Cost-Friendly Differential Privacy of Smart Meters Using Energy Storage and Harvesting Devices

Cost-friendly differential privacy (CDP) of smart meters can be preserved by an appropriate charging and discharging mechanism that uses rechargeable batteries (RBs) to generate Laplace distributed random noise. However, the existing CDP methods have several issues. First, the maximum discharge rate of an RB requires to vary with the maximal consumption of houses. Second, the probability of an RB to charge/discharge depends on the demand, regardless of the state-of-charge (SoC) of an RB. Third, in extreme SoC (near-empty or almost fully charged) of an RB, no noise added to the demand. To overcome these, we propose a mechanism in which a novel probability density function is designed to generate near Laplace distributed random noise. We also utilize a renewable energy source with small storage in cascade with an RB to enhance performance.

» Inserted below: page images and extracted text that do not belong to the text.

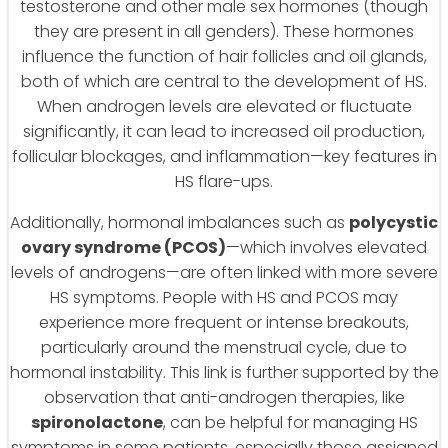
testosterone and other male sex hormones (though
they are present in all genders). These hormones
influence the function of hair follicles and oil glands,
both of which are central to the development of HS.
When androgen levels are elevated or fluctuate
significantly, it can lead to increased oil production,
follicular blockages, and inflammation—key features in
HS flare-ups.
Additionally, hormonal imbalances such as
polycystic
ovary syndrome (PCOS)
—which involves elevated
levels of androgens—are often linked with more severe
HS symptoms. People with HS and PCOS may
experience more frequent or intense breakouts,
particularly around the menstrual cycle, due to
hormonal instability. This link is further supported by the
observation that anti-androgen therapies, like
spironolactone
, can be helpful for managing HS
symptoms in some patients, especially those assigned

Both theoretical analysis and simulations are performed to demonstrate the effectiveness of our proposed method.

Automated summary

This study proposes a cost-friendly differential privacy (CDP) mechanism for smart meters using rechargeable batteries to generate Laplace distributed random noise. The existing CDP methods face issues such as varying maximal discharge rate, dependence on demand regardless of the state-of-charge (SoC), and no added noise in extreme SoC. To overcome these issues, a new probability density function is designed to generate near Laplace distributed random noise, and a renewable energy source is utilized to enhance performance.